The origin of the Labour Day parade in Guyana
By Hazel Woolford
May 28, 2000
THE Labour Day parade has been observed annually on May 1, in Guyana since 1922. The British Guiana Labour Union (BGLU), had been the sole organiser of the workers parade in Georgetown and New Amsterdam up to 1949. In fact, the majority of participants in the parade during this period were blue collar workers.
As early as 1948, resolutions were passed seeking legislation to provide for May 1 to be declared a public holiday. In 1951, the Trades Union Council (TUC) passed the following resolution:
Be it resolved that this meeting of workers here assembled at the Parade Ground, Georgetown, pledges itself through the several unions, federations, councils and political organisations to take all necessary steps by approach through government, the local legislature and His Majesty's Secretary of State for the Colonies to ensure - the declaration of the first of May as a statutory holiday.
In 1953, general elections were held in British Guiana. It was predicted in labour circles that if the voting was heavy, labour would form the new government. The PPP, which was closely associated with the labour movement, won 18 of the 24 seats in the House of Assembly. The May Day parade of 1953, was the largest ever held. Twenty thousand persons assembled at Bourda Green.
The Labour Day parade was organised by the British Guiana Labour Union (BGLU) and the Federation of Union of Government Employees (FUGE). What was significant about this parade was the fact that the people had attended voluntarily. The men wore rosettes and ties, and for the first time in several years, the parade was accompanied by two bands. The President of the BGLU, L. F. S. Burnham, had promised the crowd that the government would work towards improving conditions for the working class. He pledged:
It is the solemn duty of the government that goes into power later this month to take all the necessary steps to do away with the scourge of our country, namely unemployment by June 1, but this we do say: that by hard work, sincerity and carefully planned economy, all unemployment will be eventually banished from this lovely Guyana of ours.

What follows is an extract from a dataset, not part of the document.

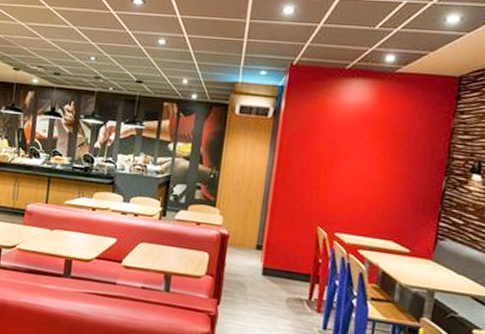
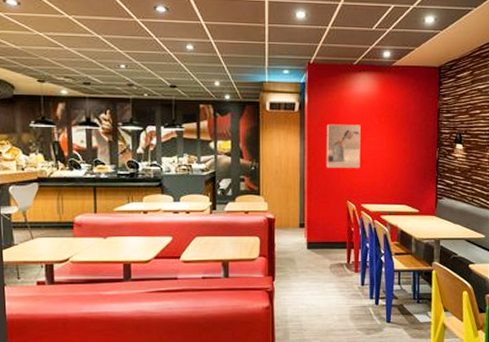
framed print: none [297,135,346,190] -> present [326,124,361,168]

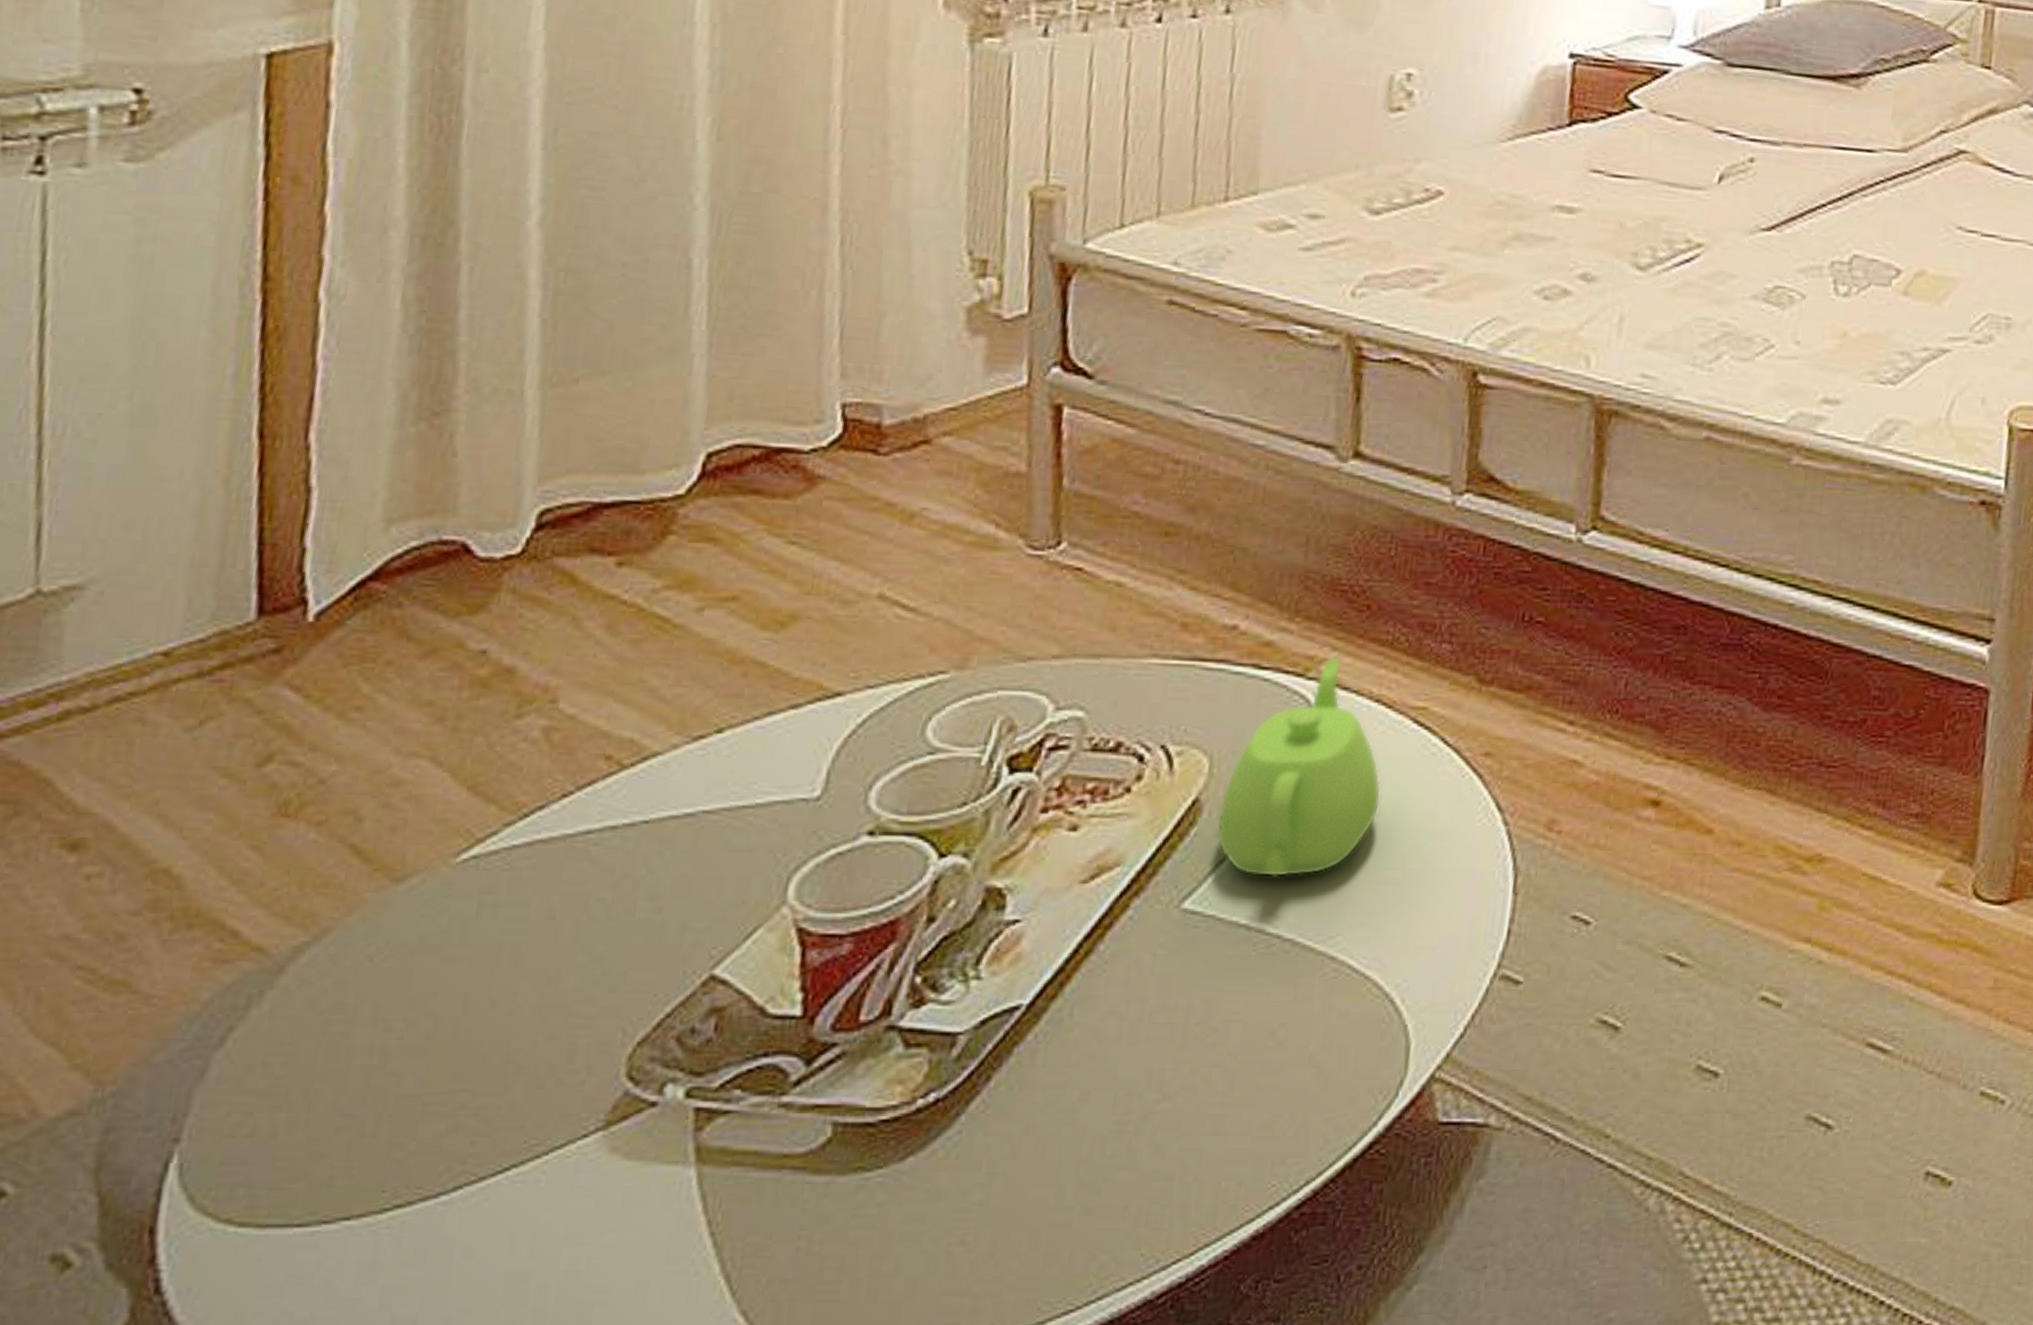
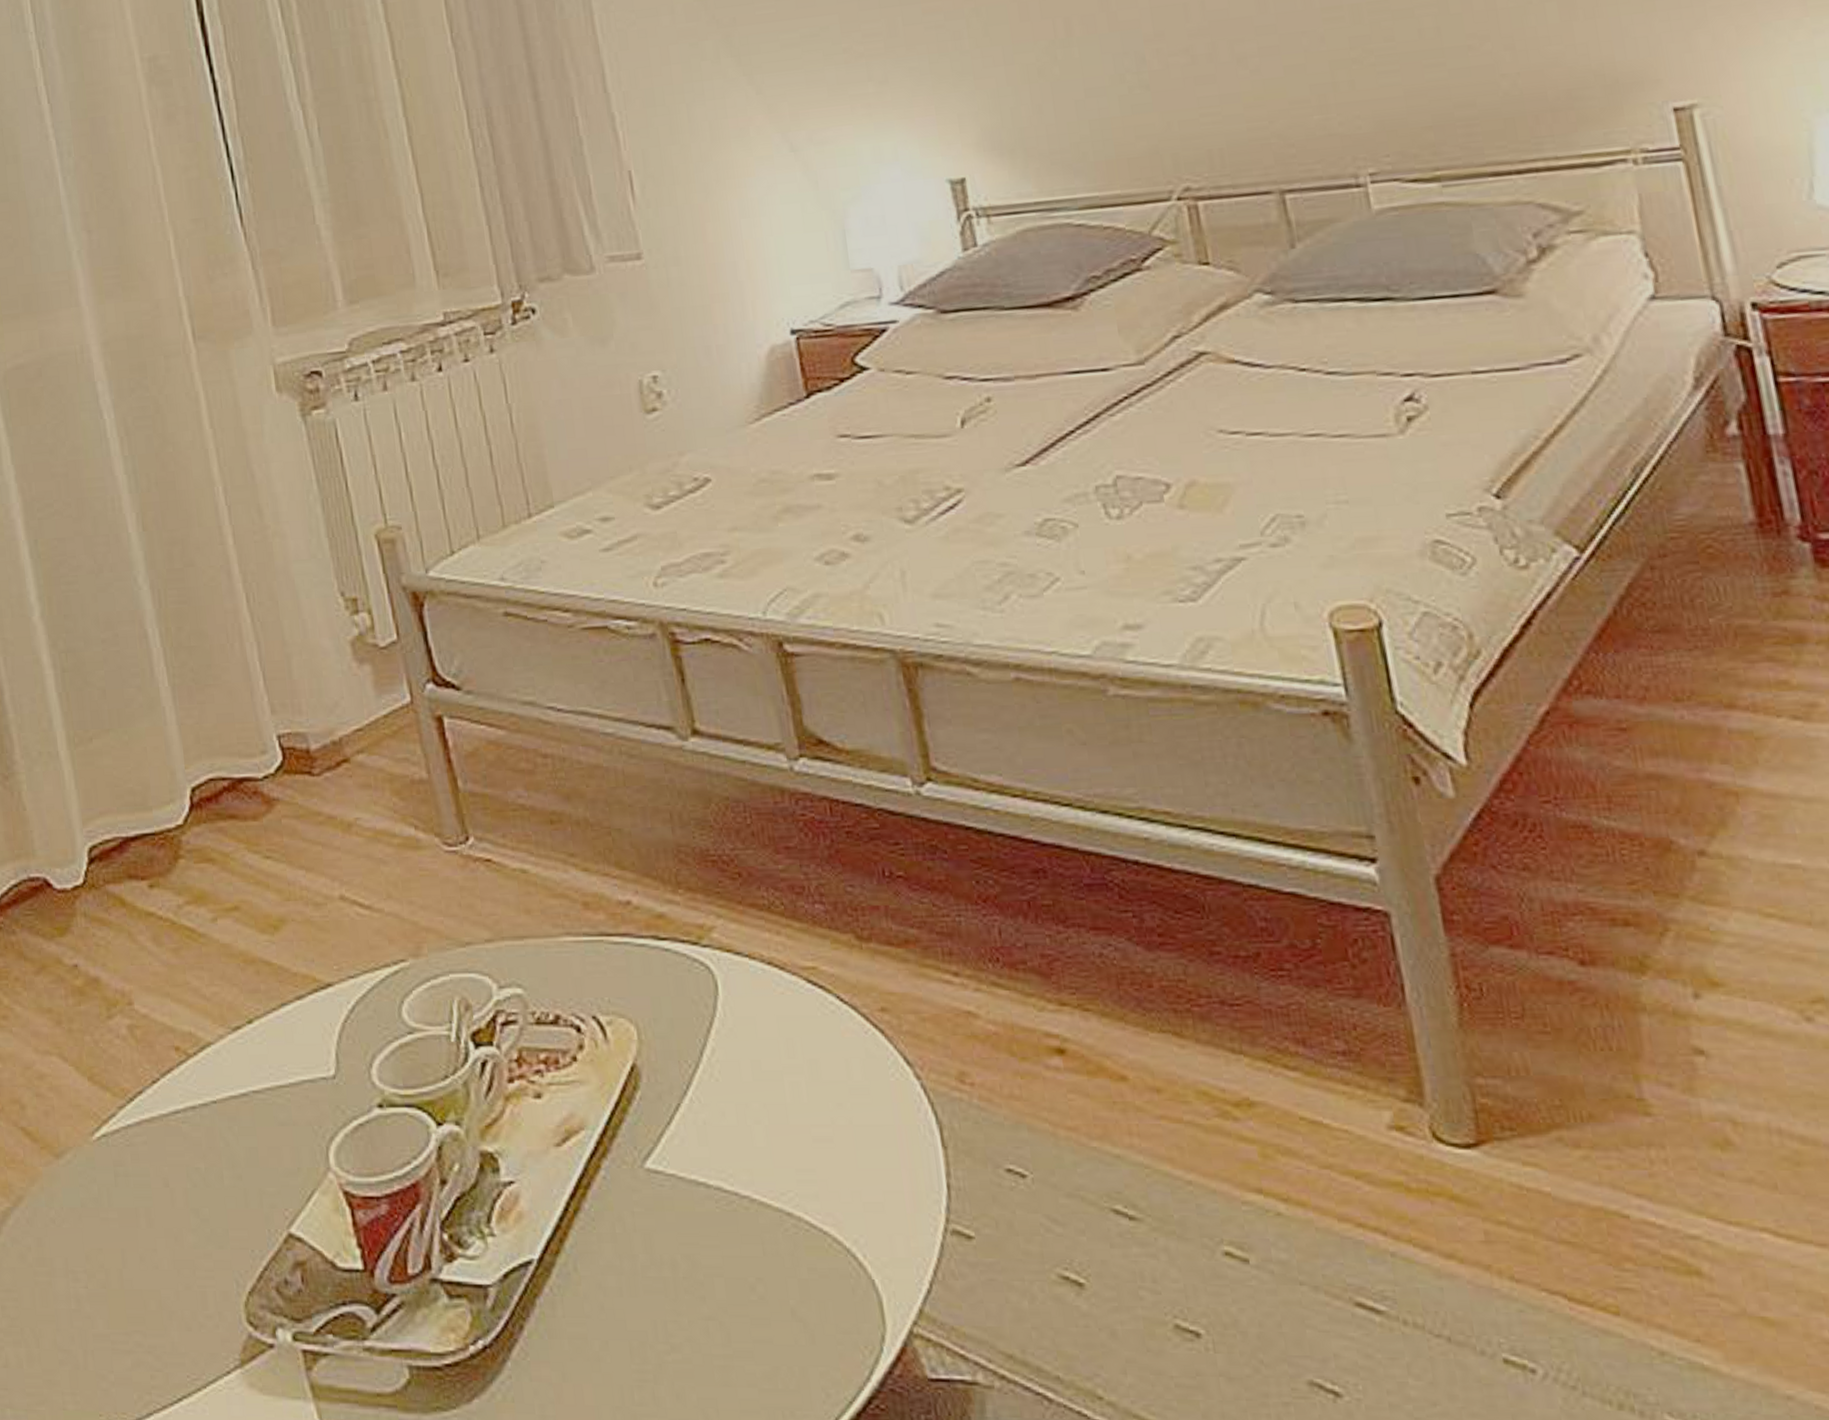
teapot: present [1216,656,1382,878] -> none [654,923,797,1137]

On May 20, 1956, the TUC requested to meet with Governor Renison, to discuss the proposal that May 1 should be declared a public holiday. The deputation met the Officer administering the government on May 29, 1956. However, in August, 1956, the TUC was informed that the government had rejected their request.
On February 12, 1958, Mr Rupert Tello tabled a motion in the Legislative Council, that May 1 of each year, be designated `Labour Day', and should be declared a public holiday. He argued:
A capitalist country like the U.S.A. has found it necessary to give its labourers a holiday known as Labour Day. I feel that the time is opportune for British Guiana to place a similar one on its Statute Book. That will be a great fillip to the trade unions and will give a greater impression on the integral part of our community labour. We should have a holiday placed on our Statute Book and make it known internationally that we have a great regard for labour and the labour movement in British Guiana.
Mr Anthony Tasker did not object to the motion, but suggested that it should be amended by the addition of the words, "in substitution of an existing public holiday". But Mr Burnham opposed the amendment, insisting that it was not a question of giving with one hand, and taking with another.
Finally Mrs Janet Jagan, indicated that the Christian Social Council would give up Whit Monday for Labour Day. The Council voted and the motion was affirmed.
By this action May 1, 1958, was declared a public holiday. Since that date May 1, which is also called Labour Day, has been a public holiday and it is celebrated by all unions.